Главная / Библия и литература / Знакомые страницы глазами христианина / Державин Г. Р. / Парадокс Державина. Григорий Зобин Парадокс Державина
В 2006 году исполняется 190 лет со дня смерти русского поэта-классициста Гаврилы Романовича Державина (1743–1816)
Словесность в XVIII веке мыслилась по преимуществу делом частным, хотя и была проникнута пафосом государственного и общественного служения. На первом месте в сознании человека "столетья безумна и мудра" стояла служба как таковая. Даже крупнейшие писатели не могли да и не хотели игнорировать "Табель о рангах". Достаточно вспомнить русского посланника в Париже князя Кантемира, действительного статского советника Сумарокова, куратора Московского университета Хераскова, секретаря Коллегии иностранных дел Фонвизина.

## Условия задания
Продублируйте дословно часть статьи о Державине между словами «Словесность в XVIII» и «иностранных дел Фонвизина.» включительно.

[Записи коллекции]
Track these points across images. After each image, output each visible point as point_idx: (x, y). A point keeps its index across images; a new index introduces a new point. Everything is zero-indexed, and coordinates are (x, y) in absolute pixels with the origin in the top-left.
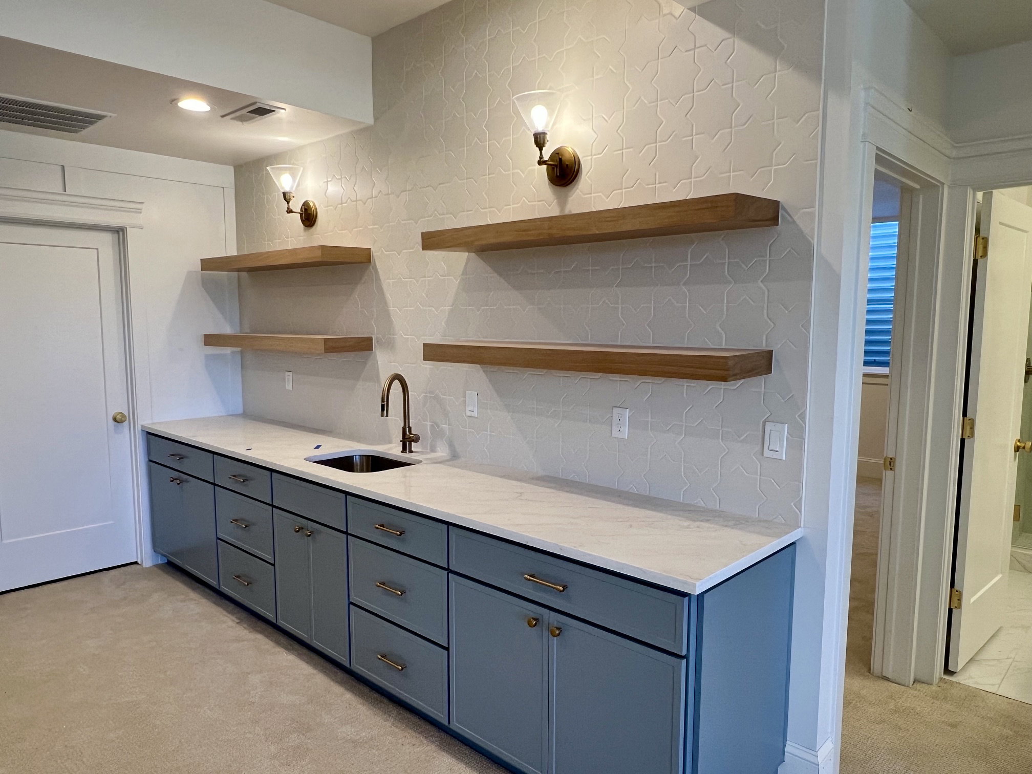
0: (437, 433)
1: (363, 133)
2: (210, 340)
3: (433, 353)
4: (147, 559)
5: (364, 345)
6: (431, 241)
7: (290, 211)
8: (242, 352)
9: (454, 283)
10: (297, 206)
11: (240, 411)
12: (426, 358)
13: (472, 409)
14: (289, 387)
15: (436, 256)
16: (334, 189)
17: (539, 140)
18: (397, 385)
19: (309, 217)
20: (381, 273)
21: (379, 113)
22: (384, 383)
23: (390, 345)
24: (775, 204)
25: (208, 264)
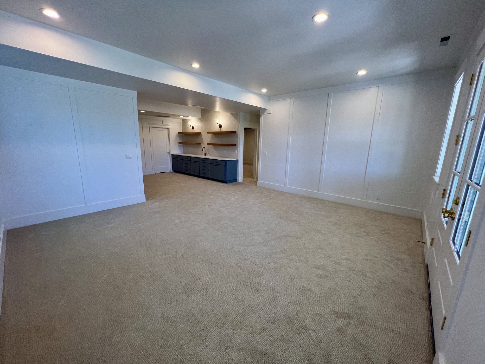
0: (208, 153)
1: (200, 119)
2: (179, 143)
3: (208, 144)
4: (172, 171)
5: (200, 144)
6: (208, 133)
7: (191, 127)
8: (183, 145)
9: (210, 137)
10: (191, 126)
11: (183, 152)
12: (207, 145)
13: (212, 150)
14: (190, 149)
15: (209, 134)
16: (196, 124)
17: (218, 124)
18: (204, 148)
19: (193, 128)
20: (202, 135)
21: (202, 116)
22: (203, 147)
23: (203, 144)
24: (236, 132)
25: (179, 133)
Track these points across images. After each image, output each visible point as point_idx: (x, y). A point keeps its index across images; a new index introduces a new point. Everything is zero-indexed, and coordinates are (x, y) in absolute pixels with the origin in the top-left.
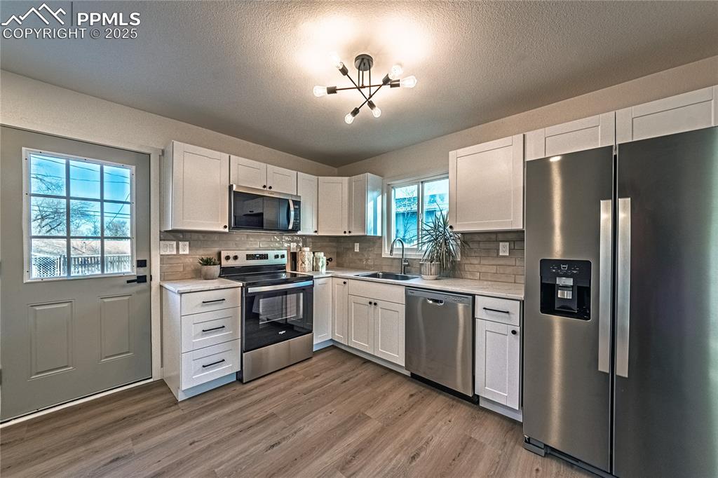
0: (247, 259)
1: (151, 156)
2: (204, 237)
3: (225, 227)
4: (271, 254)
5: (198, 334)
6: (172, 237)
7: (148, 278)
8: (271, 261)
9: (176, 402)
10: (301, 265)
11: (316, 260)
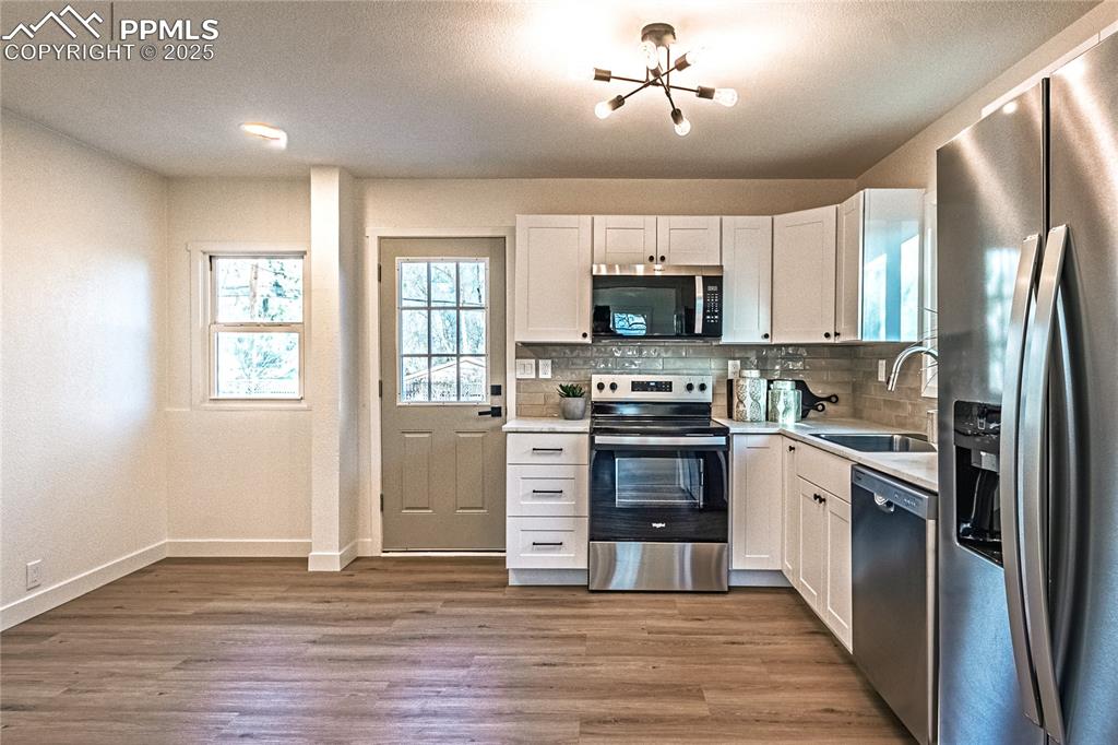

## Результат выполнения
Словесность в XVIII веке мыслилась по преимуществу делом частным, хотя и была проникнута пафосом государственного и общественного служения. На первом месте в сознании человека "столетья безумна и мудра" стояла служба как таковая. Даже крупнейшие писатели не могли да и не хотели игнорировать "Табель о рангах". Достаточно вспомнить русского посланника в Париже князя Кантемира, действительного статского советника Сумарокова, куратора Московского университета Хераскова, секретаря Коллегии иностранных дел Фонвизина.